Look through the entries. Copy each line that has the word "vida".

---------- Data shown ----------

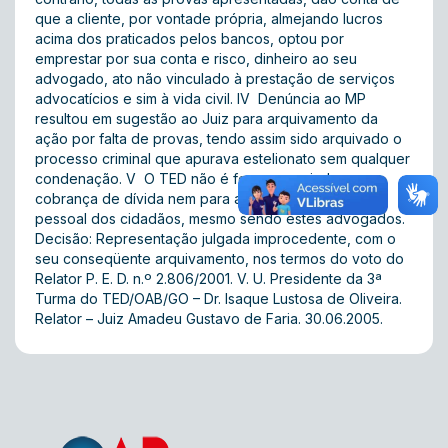
que a cliente, por vontade própria, almejando lucros
acima dos praticados pelos bancos, optou por
emprestar por sua conta e risco, dinheiro ao seu
advogado, ato não vinculado à prestação de serviços
advocatícios e sim à vida civil. IV  Denúncia ao MP
resultou em sugestão ao Juiz para arquivamento da
ação por falta de provas, tendo assim sido arquivado o
processo criminal que apurava estelionato sem qualquer
condenação. V  O TED não é foro apropriado para
cobrança de dívida nem para apreciar a vida civil e
pessoal dos cidadãos, mesmo sendo estes advogados.
Decisão: Representação julgada improcedente, com o
seu conseqüente arquivamento, nos termos do voto do
Relator P. E. D. n.º 2.806/2001. V. U. Presidente da 3ª
Turma do TED/OAB/GO – Dr. Isaque Lustosa de Oliveira.
Relator – Juiz Amadeu Gustavo de Faria. 30.06.2005.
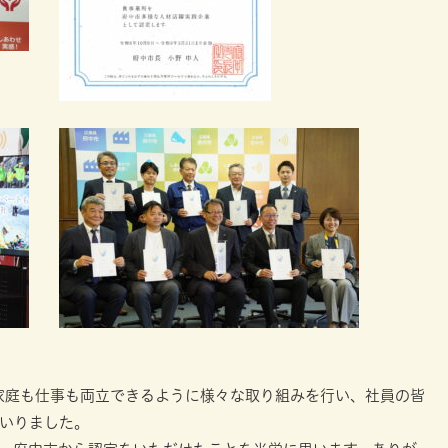
、家庭も仕事も両立できるように様々な取り組みを行い、社員の皆
いりました。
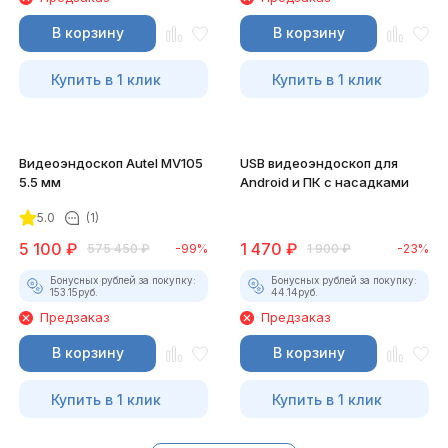
В корзину
В корзину
Купить в 1 клик
Купить в 1 клик
Видеоэндоскоп Autel MV105
USB видеоэндоскоп для
5.5 мм
Android и ПК с насадками
5.0
(1)
5 100
₽
1 470
₽
575 450
₽
-99%
1 900
₽
-23%
Бонусных рублей за покупку:
Бонусных рублей за покупку:
153.15
руб.
44.14
руб.
Предзаказ
Предзаказ
В корзину
В корзину
Купить в 1 клик
Купить в 1 клик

----------

## Expected output
advocatícios e sim à vida civil. IV  Denúncia ao MP
cobrança de dívida nem para apreciar a vida civil e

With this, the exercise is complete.